**Tasks to carry out:**
a. Retype the passage of the Clojure exercises from "Arithmetic comparisons and" up to and including "even?, and odd?.".
b. Summarize the Clojure exercises in two sentences.

**Text excerpt:**
____________

Lee Spector (lspector@hampshire.edu), 2018

Numeric expressions

Write and evaluate expressions that combine numbers, like (+ 1 2) and (* 1.23 2).

Try all of the functions in the "Arithmetic" section of the Clojure cheat sheet.

Try nested expressions that use several functions, like (+ 1 (* 2 3)).

Try doing things with ratios like 1/3, and functions that can take any number of arguments, like +, which you can use like (+ 1 2 3 4 5).

Try using enormous numbers and tiny numbers, and seeing what produces errors and what doesn't.

Write and evaluate an expression that calculates the number of seconds in a year.

Random numeric expressions

Write and evaluate expressions that use rand-int, which returns random integers, and rand, which returns random floating-point numbers.

Try combining these with arithmetic functions in complex expressions.

Expressions with local variables

Write and evaluate expressions that use let to bind symbols to numbers, and then combine those numbers using arithmetic functions, like:

(let [x 2
happiness 3]
(+ (* x x) happiness))

Experiment with expressions that bind the same symbol many times, like:

(let [x 0
x (+ x 1)
x (* x 100)
x (/ x 20)]
x)

Write and evaluate an expression that uses let to bind diameter to some value and then returns the area of a circle with that diameter.

Write and evaluate arithmetic expressions for other formulas that you remember (or look some up if you don't remember any).

Write and evaluate expressions that use the "threading" macros -> and ->> to express arithmetic expressions in sequental order, like:

(-> 95
(+ 5)
(* 2)
(- 1))

which is an alternative syntax for (- (* (+ 95 5) 2) 1).

Evaluate the same expressions with ->> substituted for -> and vice versa, and compare the results.

Threading can be used with any data types, not just numbers, so when you are familiar with other types, try rewriting nested expressions that involve them using threading.

Logical/Boolean expresions

Write and evaluate expressions that combine true and false (which are also called "Boolean" values) using and, or, and not, like (and true (not false)).

Arithmetic comparisons and tests

Write and evaluate expressions that use the arithmetic comparison functions ==, <, >, <=, >=, which take numbers and return Boolean values.

Write and evaluate expressions that use numerical test functions such as zero?, pos?, neg?, even?, and odd?.

Conditional numeric expressions

Write and evaluate expressions that use let to bind symbols to numbers (maybe from expressions that return numbers) and then if to return different things depending on comparisons among the numbers (maybe involving Boolean combinations as well), like:

(let [choice (rand-int 100)]
(if (and (> choice 42)

____________

**Raw data:**
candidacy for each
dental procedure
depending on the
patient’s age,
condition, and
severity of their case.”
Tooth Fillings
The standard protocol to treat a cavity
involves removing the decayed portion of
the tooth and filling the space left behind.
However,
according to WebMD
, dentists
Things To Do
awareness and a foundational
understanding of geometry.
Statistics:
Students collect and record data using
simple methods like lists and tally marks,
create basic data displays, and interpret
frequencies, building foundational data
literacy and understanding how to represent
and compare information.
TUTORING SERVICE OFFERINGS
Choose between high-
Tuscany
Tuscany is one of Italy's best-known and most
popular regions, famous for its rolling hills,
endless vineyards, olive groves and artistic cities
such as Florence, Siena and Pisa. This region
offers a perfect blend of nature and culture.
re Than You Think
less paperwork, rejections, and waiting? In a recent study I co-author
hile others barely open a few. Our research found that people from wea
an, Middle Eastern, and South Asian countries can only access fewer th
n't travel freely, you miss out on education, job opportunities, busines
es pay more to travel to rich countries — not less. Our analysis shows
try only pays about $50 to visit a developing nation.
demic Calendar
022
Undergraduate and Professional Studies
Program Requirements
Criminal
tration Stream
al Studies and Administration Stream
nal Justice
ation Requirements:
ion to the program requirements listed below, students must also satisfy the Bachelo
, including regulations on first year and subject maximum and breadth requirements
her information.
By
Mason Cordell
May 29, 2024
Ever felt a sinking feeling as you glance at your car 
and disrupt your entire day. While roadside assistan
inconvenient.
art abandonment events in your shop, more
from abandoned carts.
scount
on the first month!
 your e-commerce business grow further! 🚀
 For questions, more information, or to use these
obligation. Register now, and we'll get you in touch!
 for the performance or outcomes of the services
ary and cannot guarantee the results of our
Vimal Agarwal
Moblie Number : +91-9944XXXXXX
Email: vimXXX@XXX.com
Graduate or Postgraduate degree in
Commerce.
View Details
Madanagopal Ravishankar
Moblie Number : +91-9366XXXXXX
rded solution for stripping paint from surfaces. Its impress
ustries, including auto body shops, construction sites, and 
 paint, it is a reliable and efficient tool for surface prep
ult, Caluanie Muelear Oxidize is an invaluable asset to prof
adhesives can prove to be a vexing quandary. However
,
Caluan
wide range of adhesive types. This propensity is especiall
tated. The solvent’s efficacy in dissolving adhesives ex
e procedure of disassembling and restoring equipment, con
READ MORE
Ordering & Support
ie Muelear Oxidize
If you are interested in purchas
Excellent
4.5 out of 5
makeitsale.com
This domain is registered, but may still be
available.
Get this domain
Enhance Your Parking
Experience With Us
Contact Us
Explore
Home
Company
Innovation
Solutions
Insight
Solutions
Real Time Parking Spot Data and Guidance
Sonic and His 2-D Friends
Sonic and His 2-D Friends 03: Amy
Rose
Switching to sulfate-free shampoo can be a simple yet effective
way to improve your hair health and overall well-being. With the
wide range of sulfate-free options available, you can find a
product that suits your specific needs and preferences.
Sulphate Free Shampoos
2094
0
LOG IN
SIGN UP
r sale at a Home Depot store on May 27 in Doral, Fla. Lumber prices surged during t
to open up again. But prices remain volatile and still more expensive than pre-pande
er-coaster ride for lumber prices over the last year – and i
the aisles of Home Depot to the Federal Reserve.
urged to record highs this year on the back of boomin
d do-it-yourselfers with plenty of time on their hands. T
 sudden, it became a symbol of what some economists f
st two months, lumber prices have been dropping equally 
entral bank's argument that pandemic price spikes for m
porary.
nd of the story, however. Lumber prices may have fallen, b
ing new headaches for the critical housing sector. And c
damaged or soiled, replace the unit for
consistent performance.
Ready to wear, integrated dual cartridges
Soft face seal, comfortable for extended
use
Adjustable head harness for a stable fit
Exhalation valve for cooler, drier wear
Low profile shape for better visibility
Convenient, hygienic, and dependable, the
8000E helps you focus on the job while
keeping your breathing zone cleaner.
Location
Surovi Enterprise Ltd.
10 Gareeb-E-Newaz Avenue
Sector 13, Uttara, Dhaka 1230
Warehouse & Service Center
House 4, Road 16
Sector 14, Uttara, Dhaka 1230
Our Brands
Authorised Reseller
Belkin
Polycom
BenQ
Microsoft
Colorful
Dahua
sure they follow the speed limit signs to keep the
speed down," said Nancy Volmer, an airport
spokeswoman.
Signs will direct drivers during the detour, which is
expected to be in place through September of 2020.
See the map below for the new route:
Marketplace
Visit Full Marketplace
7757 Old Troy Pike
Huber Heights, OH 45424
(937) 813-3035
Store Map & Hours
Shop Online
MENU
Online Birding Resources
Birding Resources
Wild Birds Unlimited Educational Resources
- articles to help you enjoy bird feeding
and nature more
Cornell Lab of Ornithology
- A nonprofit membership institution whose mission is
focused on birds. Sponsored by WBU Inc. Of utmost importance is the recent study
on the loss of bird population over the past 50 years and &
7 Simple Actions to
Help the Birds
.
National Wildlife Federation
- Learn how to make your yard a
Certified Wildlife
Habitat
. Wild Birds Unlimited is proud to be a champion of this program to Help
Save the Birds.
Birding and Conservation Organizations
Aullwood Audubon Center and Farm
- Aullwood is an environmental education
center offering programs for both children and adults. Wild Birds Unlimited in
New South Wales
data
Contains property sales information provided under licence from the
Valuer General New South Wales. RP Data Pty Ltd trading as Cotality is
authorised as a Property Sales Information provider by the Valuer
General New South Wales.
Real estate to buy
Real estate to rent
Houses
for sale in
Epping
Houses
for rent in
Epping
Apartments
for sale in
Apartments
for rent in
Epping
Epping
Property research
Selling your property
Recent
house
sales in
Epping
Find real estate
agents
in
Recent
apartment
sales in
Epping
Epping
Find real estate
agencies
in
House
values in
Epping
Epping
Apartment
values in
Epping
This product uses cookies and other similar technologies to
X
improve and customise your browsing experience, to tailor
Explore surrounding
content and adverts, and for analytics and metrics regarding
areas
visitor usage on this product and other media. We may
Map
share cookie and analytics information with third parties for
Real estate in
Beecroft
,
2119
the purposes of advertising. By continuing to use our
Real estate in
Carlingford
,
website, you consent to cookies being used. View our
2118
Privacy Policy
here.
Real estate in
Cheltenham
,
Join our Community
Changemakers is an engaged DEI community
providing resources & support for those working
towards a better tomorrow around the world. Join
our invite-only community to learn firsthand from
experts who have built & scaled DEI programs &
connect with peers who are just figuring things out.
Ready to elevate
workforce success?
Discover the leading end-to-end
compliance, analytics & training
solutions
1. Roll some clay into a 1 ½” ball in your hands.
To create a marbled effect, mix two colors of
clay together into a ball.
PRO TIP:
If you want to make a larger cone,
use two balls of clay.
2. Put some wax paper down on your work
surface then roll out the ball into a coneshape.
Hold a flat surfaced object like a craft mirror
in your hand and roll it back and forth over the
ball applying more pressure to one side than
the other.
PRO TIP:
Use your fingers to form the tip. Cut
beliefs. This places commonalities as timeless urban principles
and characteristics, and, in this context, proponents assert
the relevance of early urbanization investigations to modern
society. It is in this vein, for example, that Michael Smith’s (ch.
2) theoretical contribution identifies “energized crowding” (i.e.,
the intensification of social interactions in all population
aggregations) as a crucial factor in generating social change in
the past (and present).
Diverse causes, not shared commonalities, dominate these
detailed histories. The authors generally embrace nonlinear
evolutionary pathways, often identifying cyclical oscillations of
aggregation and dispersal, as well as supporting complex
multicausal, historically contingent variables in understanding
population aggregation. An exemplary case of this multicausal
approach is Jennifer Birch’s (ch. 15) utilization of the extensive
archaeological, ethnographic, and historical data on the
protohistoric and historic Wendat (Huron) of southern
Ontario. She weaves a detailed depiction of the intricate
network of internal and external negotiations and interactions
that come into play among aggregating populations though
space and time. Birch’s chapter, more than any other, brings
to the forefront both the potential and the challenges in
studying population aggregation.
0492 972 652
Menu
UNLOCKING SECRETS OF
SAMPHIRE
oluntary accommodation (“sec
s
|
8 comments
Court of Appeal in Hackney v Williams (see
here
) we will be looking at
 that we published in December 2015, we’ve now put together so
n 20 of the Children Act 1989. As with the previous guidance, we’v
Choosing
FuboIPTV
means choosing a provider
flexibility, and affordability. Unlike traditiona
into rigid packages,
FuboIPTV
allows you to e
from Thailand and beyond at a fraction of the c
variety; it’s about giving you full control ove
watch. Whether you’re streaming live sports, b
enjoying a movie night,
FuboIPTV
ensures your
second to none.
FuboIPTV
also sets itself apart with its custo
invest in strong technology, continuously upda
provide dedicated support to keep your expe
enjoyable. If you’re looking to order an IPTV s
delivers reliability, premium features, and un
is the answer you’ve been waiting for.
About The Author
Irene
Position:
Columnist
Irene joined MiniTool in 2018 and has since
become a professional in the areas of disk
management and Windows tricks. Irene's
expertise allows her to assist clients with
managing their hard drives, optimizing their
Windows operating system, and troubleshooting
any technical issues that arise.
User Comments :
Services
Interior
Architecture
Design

____________

**Task solutions:**
a.
Arithmetic comparisons and tests

Write and evaluate expressions that use the arithmetic comparison functions ==, <, >, <=, >=, which take numbers and return Boolean values.

Write and evaluate expressions that use numerical test functions such as zero?, pos?, neg?, even?, and odd?.

b. The exercises have you write and evaluate Clojure expressions, first combining numbers, ratios and nested arithmetic functions, then using rand-int and rand for random numbers and let to bind symbols to values. They go on to the threading macros -> and ->>, Boolean combinations with and, or, and not, arithmetic comparisons and numerical tests, and expressions that use if to return different things depending on comparisons among numbers.